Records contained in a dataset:
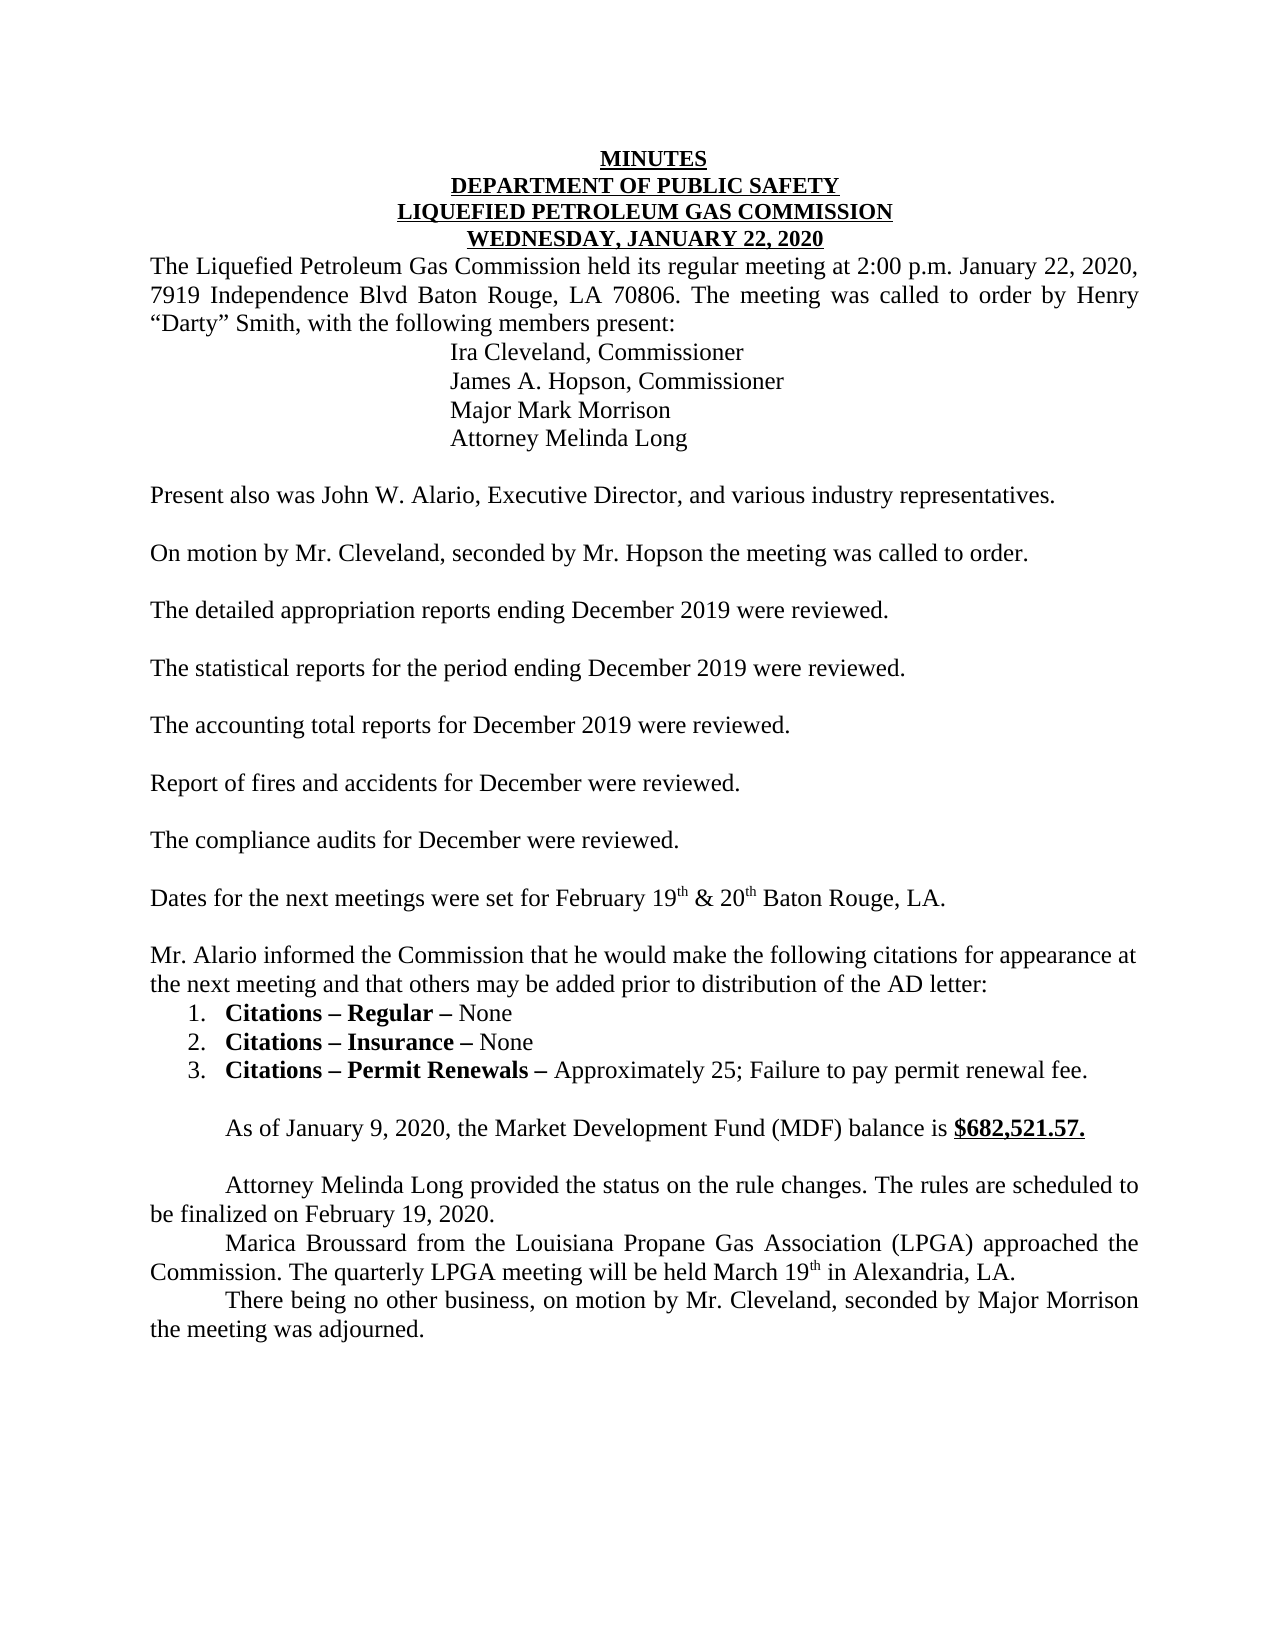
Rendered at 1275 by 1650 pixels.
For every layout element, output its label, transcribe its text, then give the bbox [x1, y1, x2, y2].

text Ira Cleveland, Commissioner [150, 337, 1140, 366]
text Present also was John W. Alario, Executive Director, and various industry representatives. [150, 481, 1140, 509]
text On motion by Mr. Cleveland, seconded by Mr. Hopson the meeting was called to order. [150, 538, 1140, 567]
text There being no other business, on motion by Mr. Cleveland, seconded by Major Morrison the meeting was adjourned. [150, 1286, 1140, 1343]
list Citations – Permit Renewals – Approximately 25; Failure to pay permit renewal fee. [187, 1056, 1140, 1084]
text As of January 9, 2020, the Market Development Fund (MDF) balance is $682,521.57. [225, 1113, 1140, 1142]
text MINUTES [525, 146, 1140, 172]
list Citations – Regular – None [187, 998, 1140, 1027]
text Marica Broussard from the Louisiana Propane Gas Association (LPGA) approached the Commission. The quarterly LPGA meeting will be held March 19th in Alexandria, LA. [150, 1228, 1140, 1286]
text James A. Hopson, Commissioner [375, 366, 1140, 395]
text The accounting total reports for December 2019 were reviewed. [150, 682, 1140, 739]
text Dates for the next meetings were set for February 19th & 20th Baton Rouge, LA. [150, 883, 1140, 912]
list Citations – Insurance – None [187, 1027, 1140, 1056]
text Mr. Alario informed the Commission that he would make the following citations for appearance at the next meeting and that others may be added prior to distribution of the AD letter: [150, 941, 1140, 998]
text LIQUEFIED PETROLEUM GAS COMMISSION [150, 198, 1140, 224]
text The compliance audits for December were reviewed. [150, 826, 1140, 854]
text The detailed appropriation reports ending December 2019 were reviewed. [150, 596, 1140, 624]
text Attorney Melinda Long provided the status on the rule changes. The rules are scheduled to be finalized on February 19, 2020. [150, 1171, 1140, 1228]
text Report of fires and accidents for December were reviewed. [150, 768, 1140, 797]
text DEPARTMENT OF PUBLIC SAFETY [150, 172, 1140, 198]
text The statistical reports for the period ending December 2019 were reviewed. [150, 653, 1140, 682]
text Attorney Melinda Long [150, 423, 1140, 452]
text WEDNESDAY, JANUARY 22, 2020 [150, 224, 1140, 251]
text The Liquefied Petroleum Gas Commission held its regular meeting at 2:00 p.m. January 22, 2020, 7919 Independence Blvd Baton Rouge, LA 70806. The meeting was called to order by Henry “Darty” Smith, with the following members present: [150, 251, 1140, 337]
text Major Mark Morrison [150, 395, 1140, 423]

• What the task asks
Single out each line of the records above with the string "reviewed" in it, and copy it.

• Exercise solution
text The accounting total reports for December 2019 were reviewed. [150, 682, 1140, 739]
text The compliance audits for December were reviewed. [150, 826, 1140, 854]
text The detailed appropriation reports ending December 2019 were reviewed. [150, 596, 1140, 624]
text Report of fires and accidents for December were reviewed. [150, 768, 1140, 797]
text The statistical reports for the period ending December 2019 were reviewed. [150, 653, 1140, 682]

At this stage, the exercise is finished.